THE PROBLEM.
In the text on life imprisonment below, how many years of solid time would a man convicted of murder at twenty years of age serve under the proposed system?

TEXT UNDER STUDY.

Life imprisonment is an unjust sentence. Life prisoners are those who have received their sentence for murdering a fellow being. In many cases, however, they can not really be classed as criminals. They are victims of circumstances. The deed was not premeditated but was brought about on the impulse of the moment. The sentence of a lifelong imprisonment forever deprives of the liberties of freedom and the association of friends and relatives, and the only hope of freedom is an escape, then to remain a fugitive from justice. Mr. Meade in his report suggests that the life prisoner should be allowed the same privilege of commutation or short time as is given other prisoners, and in this give him a hope of release. There are tables which insurance companies use (and they are supported by the courts) which fix an average limit of years of the existence of a man, computing from the first year; the interval beyond the present age naturally decreasing as old age approaches. He says: “It would seem that these tables furnish a foundation on which a system for life prisoners should be based. For instance, a man twenty years of age is convicted of murder and sentenced to prison for life. Our tables show that the average number of years for a man of that age still to live is approximately thirty-four. Figuring the legal commutation on this term of thirty-four years, we find the prisoner would be compelled to serve about twenty-three years of solid time. A man thirty years old would on the same basis, having about thirty years to live, serve eighteen years; a man forty years old, having about twenty-five years to live, would serve sixteen years in prison. Thus we might continue our observations indefinitely.”

SUPPLIED RECORDS.
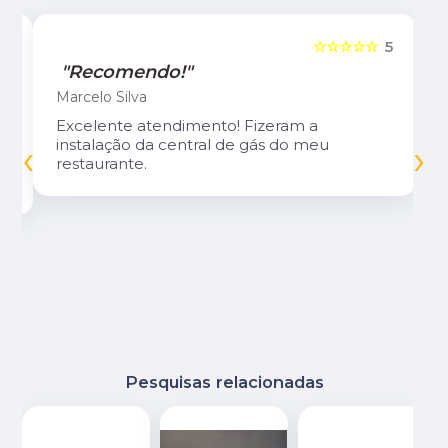
5
☆☆☆☆☆
5
"Recomendo!"
Marcelo Silva
Excelente atendimento! Fizeram a
‹
›
instalação da central de gás do meu
restaurante.
Pesquisas relacionadas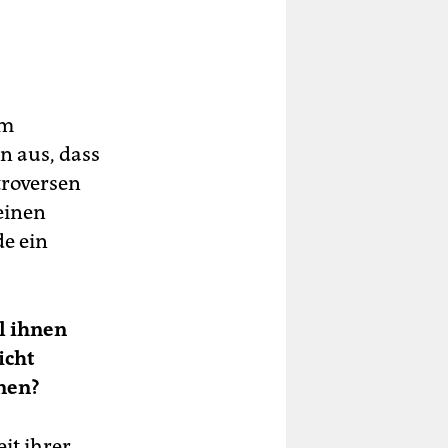
om
n aus, dass
troversen
einen
e ein
l ihnen
icht
nnen?
eit ihrer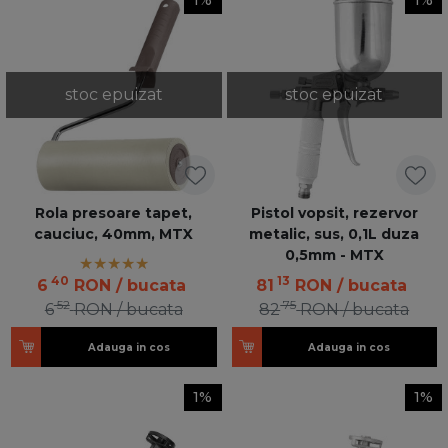
1%
1%
stoc epuizat
stoc epuizat
Rola presoare tapet,
Pistol vopsit, rezervor
cauciuc, 40mm, MTX
metalic, sus, 0,1L duza
0,5mm - MTX
40
13
6
RON
/ bucata
81
RON
/ bucata
52
75
6
RON
/ bucata
82
RON
/ bucata
Adauga in cos
Adauga in cos
1%
1%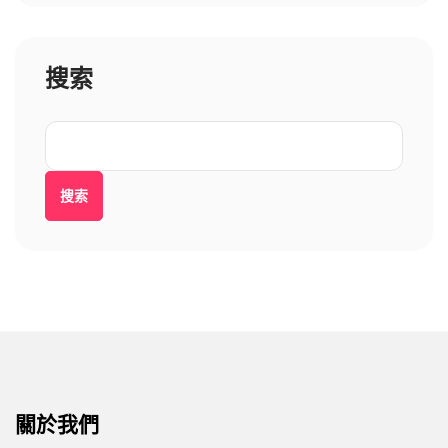
搜索
搜索
關於我們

TASK ANSWER.
About twenty-three years.